まさか夜中でばかり生きている自分が朝ドラの曲を作ることになるとは思いもしませんでした。寅子の生き様に思いを馳せ、男性である自分がどのようにこのお話に介入すべきか精査しつつ「毎朝聴けるものを」と意気込み作りました。よろしくお願いします。
引用:2024年度前期 連続テレビ小説「虎に翼」主題歌担当アーティスト・曲名発表 NHKホームページ
「あさイチ」のインタビュー映像で米津玄師は「毎朝聞けるような軽やかさ、かつ爽やかさが必要」という意識で、主人公・寅子の「人生や境遇に思いをはせながら」主題歌を作ったと話していました。
『虎に翼』主題歌「さよーならまたいつか!」収録アルバム |
メロディは意識したという軽やかさ・爽やかがありながら、どこか隠しきれない夜の雰囲気、闇の雰囲気が滲みでているような気がします。

_ _ _ _ _

### 読んで活かす
**A)** 抜粋の中で「」（かぎかっこ）に囲まれた語句を、出てくる順にすべて挙げてください。
**B)** 抜粋によると、米津玄師が主題歌づくりについて話していたのは、どの番組のインタビュー映像ですか。

### 演習データ
_ _ _ _ _

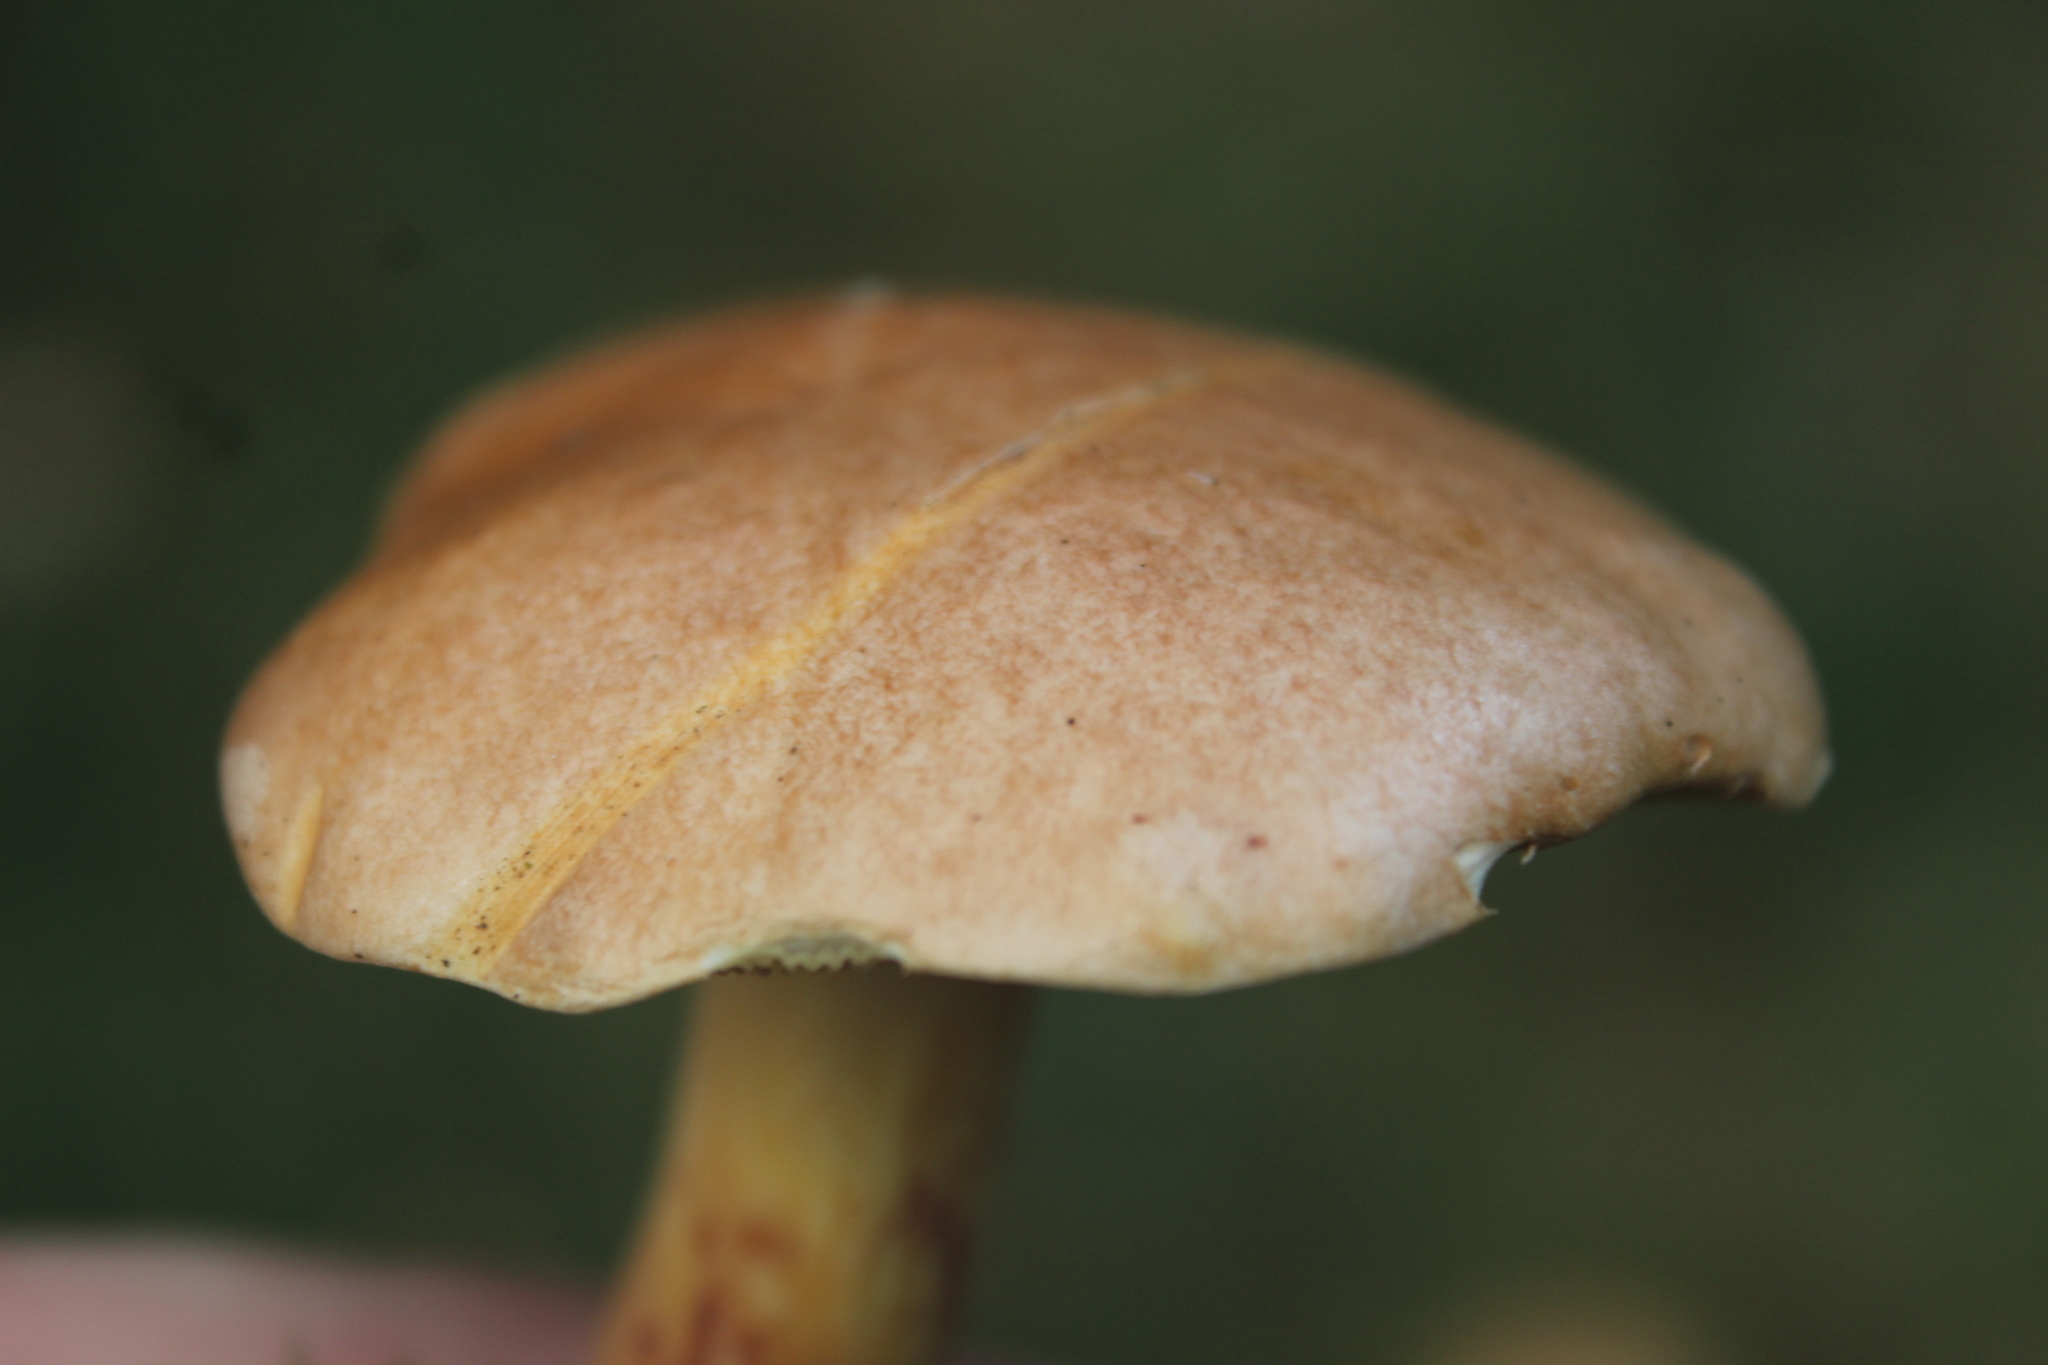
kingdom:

_ _ _ _ _

### 解答一覧
**A)**
毎朝聴けるものを
虎に翼
あさイチ
毎朝聞けるような軽やかさ、かつ爽やかさが必要
人生や境遇に思いをはせながら
さよーならまたいつか!

**B)** 「あさイチ」のインタビュー映像です。